Considering how much info is available anyway, not adding it for the sake of security just feels like obscurity. If someone (malicious or not) does want to do more rigorous fingerprinting, that won't make a big difference. That said some obscurity does sound better than less obscurity 😅.

I'm not sure what to think of it. Having it optionally perhaps?

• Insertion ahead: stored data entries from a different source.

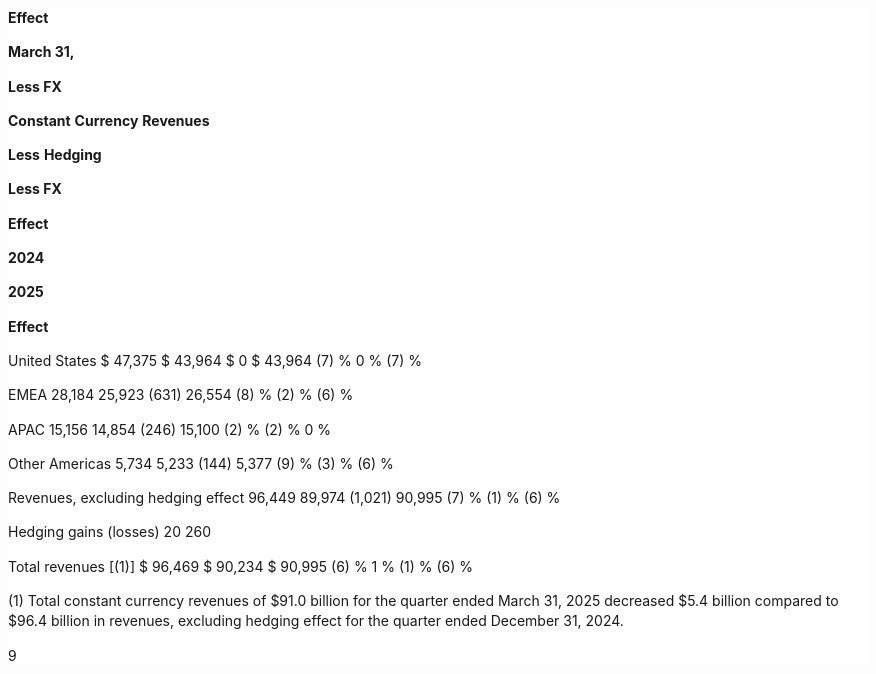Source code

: 

**Effect**



**March 31,**



**Less FX**



**Constant**
**Currency**
**Revenues**



**Less**
**Hedging**



**Less FX**



**Effect**



**2024**



**2025**



**Effect**



United States $ 47,375 $ 43,964 $ 0 $ 43,964 (7) % 0 % (7) %


EMEA 28,184 25,923 (631) 26,554 (8) % (2) % (6) %


APAC 15,156 14,854 (246) 15,100 (2) % (2) % 0 %


Other Americas 5,734 5,233 (144) 5,377 (9) % (3) % (6) %


Revenues, excluding hedging effect 96,449 89,974 (1,021) 90,995 (7) % (1) % (6) %


Hedging gains (losses) 20 260

Total revenues [(1)] $ 96,469 $ 90,234 $ 90,995 (6) % 1 % (1) % (6) %


(1) Total constant currency revenues of $91.0 billion for the quarter ended March 31, 2025 decreased $5.4 billion compared to $96.4 billion in
revenues, excluding hedging effect for the quarter ended December 31, 2024.


9

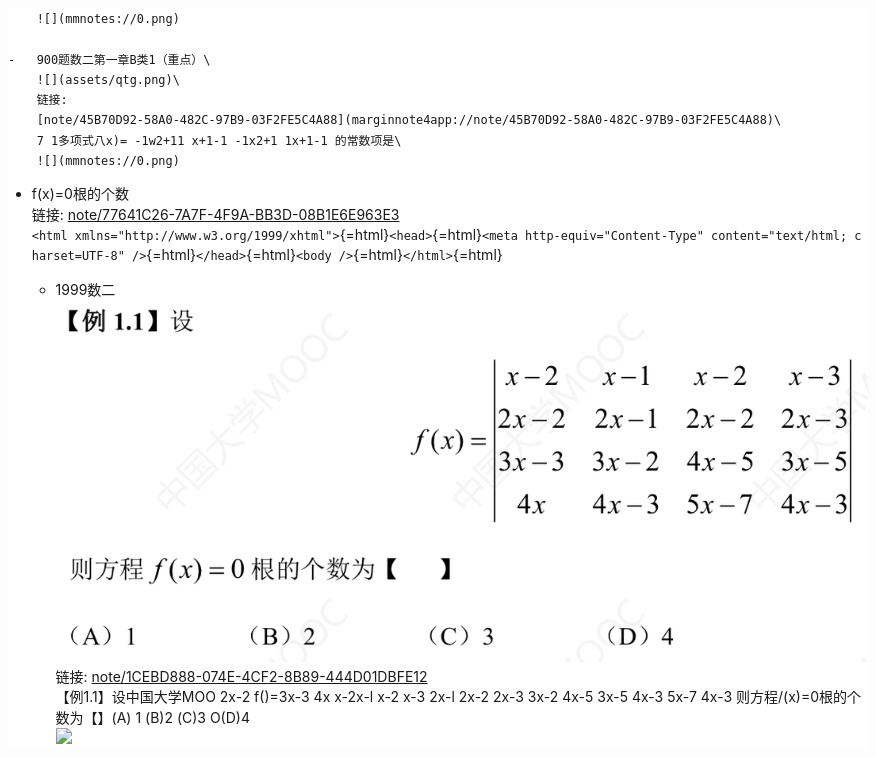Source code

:         ![](mmnotes://0.png)

    -   900题数二第一章B类1（重点）\
        ![](assets/qtg.png)\
        链接:
        [note/45B70D92-58A0-482C-97B9-03F2FE5C4A88](marginnote4app://note/45B70D92-58A0-482C-97B9-03F2FE5C4A88)\
        7 1多项式八x)= -1w2+11 x+1-1 -1x2+1 1x+1-1 的常数项是\
        ![](mmnotes://0.png)

-   f(x)=0根的个数\
    链接:
    [note/77641C26-7A7F-4F9A-BB3D-08B1E6E963E3](marginnote4app://note/77641C26-7A7F-4F9A-BB3D-08B1E6E963E3)\
    `<html xmlns="http://www.w3.org/1999/xhtml">`{=html}`<head>`{=html}`<meta http-equiv="Content-Type" content="text/html; charset=UTF-8" />`{=html}`</head>`{=html}`<body />`{=html}`</html>`{=html}

    -   1999数二\
        ![](assets/mdt.png)\
        链接:
        [note/1CEBD888-074E-4CF2-8B89-444D01DBFE12](marginnote4app://note/1CEBD888-074E-4CF2-8B89-444D01DBFE12)\
        【例1.1】设中国大学MOO 2x-2 f()=3x-3 4x x-2x-l x-2 x-3 2x-l 2x-2
        2x-3 3x-2 4x-5 3x-5 4x-3 5x-7 4x-3 则方程/(x)=0根的个数为【】(A)
        1 (B)2 (C)3 O(D)4\
        ![](mmnotes://0.png)
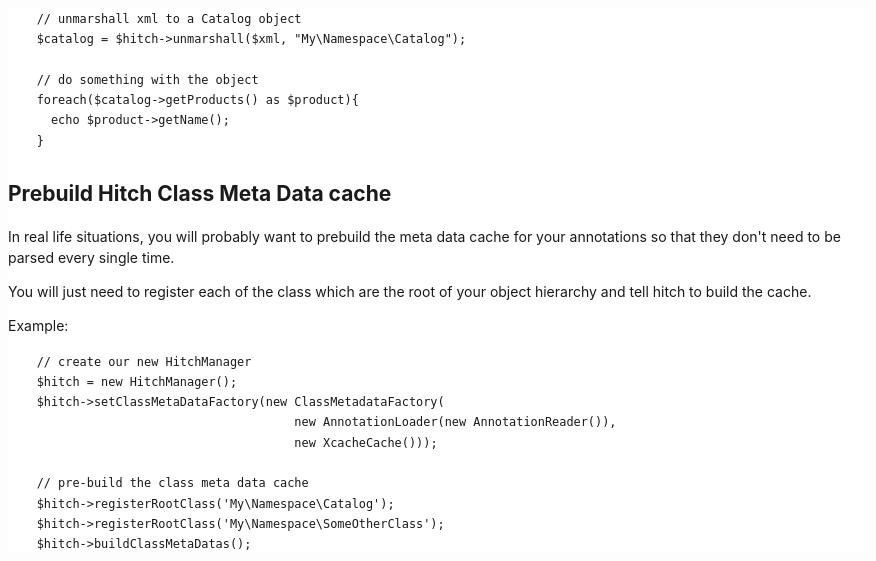         // unmarshall xml to a Catalog object
        $catalog = $hitch->unmarshall($xml, "My\Namespace\Catalog");

        // do something with the object
        foreach($catalog->getProducts() as $product){
          echo $product->getName();
        }

## Prebuild Hitch Class Meta Data cache

In real life situations, you will probably want to prebuild the meta data cache for your annotations so
that they don't need to be parsed every single time.

You will just need to register each of the class which are the root of your object hierarchy and tell hitch to
build the cache.

Example:

        // create our new HitchManager
        $hitch = new HitchManager();  
        $hitch->setClassMetaDataFactory(new ClassMetadataFactory(
                                            new AnnotationLoader(new AnnotationReader()), 
                                            new XcacheCache()));
                                            
        // pre-build the class meta data cache
        $hitch->registerRootClass('My\Namespace\Catalog');
        $hitch->registerRootClass('My\Namespace\SomeOtherClass');
        $hitch->buildClassMetaDatas();


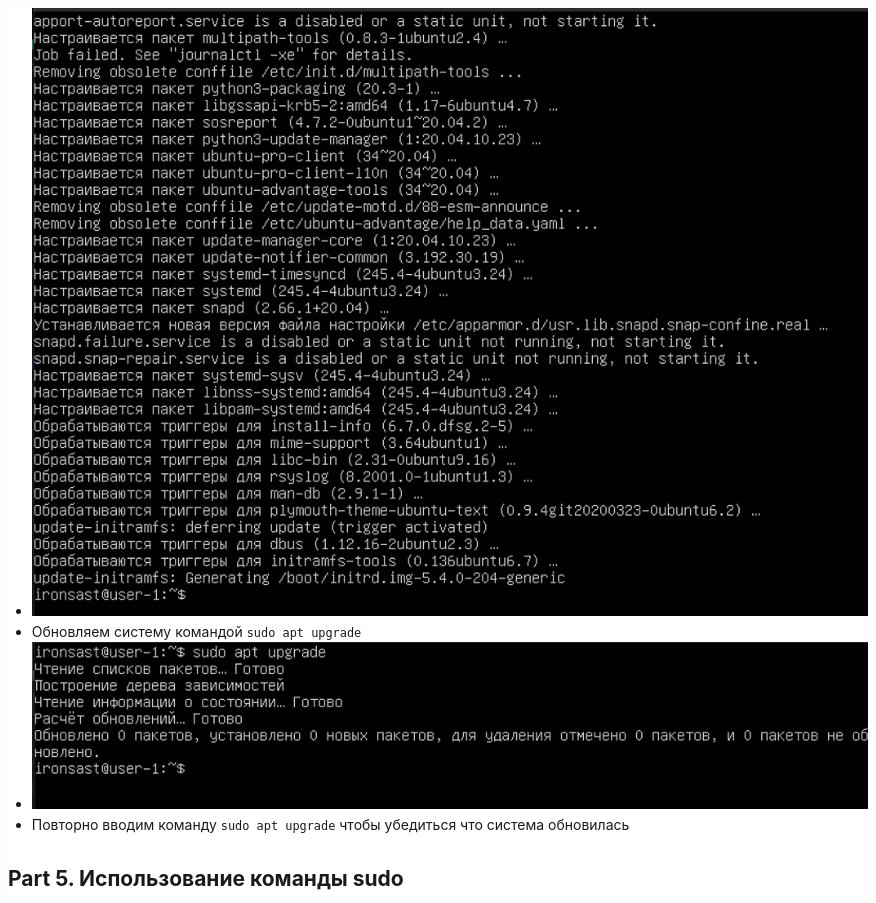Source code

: - ![Обновление ОС](screenshots/14_sudo-apt-upgrade-first.png)
- Обновляем систему командой `sudo apt upgrade`
- ![Проверка обновления ОС](screenshots/15_sudo-apt-upgrade-second.png)
- Повторно вводим команду `sudo apt upgrade` чтобы убедиться что система обновилась

## Part 5. Использование команды sudo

Answer 6 · 2019-10-14T08:50:51.000Z

@thibaudcolas @loicteixeira I tried to add a new definition for Wagtail in Wappalyzer but without being able to access the API or the admin URLs there's no way to detect whether it's a Wagtail site.
The only way I see is to do a PR to the Wagtail base to add a generator meta.

Answer 7 · 2019-10-15T06:58:01.000Z

If the conclusion is that the "best" way to discriminate a Wagtail app is to add a generator, I reckon that's a discussion for the Wagtail project itself and an issue should be created there.

Answer 8 · 2019-10-15T07:18:40.000Z

Absolutely I'll try that route, thanks for your feedback!

Answer 9 · 2019-10-16T02:38:26.000Z

I understand that specific Wagtail generated http header would make detection easier, but for what cost? These types of headers can leak sensible information to potential attacker. Django refused to add x-powered header for that same security reason https://code.djangoproject.com/ticket/14431 years ago.
See https://pentest-tools.com/blog/essential-http-security-headers/#info-leak for more examples. No wagtail specific header makes MWW work a bit harder, but the actual website server is a bit safer.

Answer 10 · 2019-10-16T05:30:07.000Z

As stated in my original comment, I'm not really in favour for a generator tag of any sort either.

However, I reckon this is a discussion to have on the Wagtail repo which is why I encouraged the discussion to move over there.

That being said, @mojeto still being part of the team in charge of Made With Wagtail (while @thibaudcolas and myself aren't anymore), if they would rather continue without a generator tag, given that the need for such tag has only been voiced for MWW use (afaik, nobody else ever mentioned it), then maybe it's not even worth opening that discussion.

Answer 11 · 2020-11-18T16:54:44.000Z

I’ve finally taken the time to experiment with this and implemented detection based on image renditions, if anyone wants to try it out it’s available from https://detect-wagtail.netlify.app/, and the implementation details are further discussed in https://thib.me/detecting-wagtail-in-the-wild. This will be released in Wappalyzer soon: https://github.com/AliasIO/wappalyzer/pull/3546.

Having spent the time implementing this I find the question of whether or not to have a generator header / meta tag a bit moot – there are so many ways to detect Wagtail anyway, so I don’t think it’s worth adding that to Wagtail, but equally the absence of such a tag shouldn’t be construed as having any security benefit whatsoever.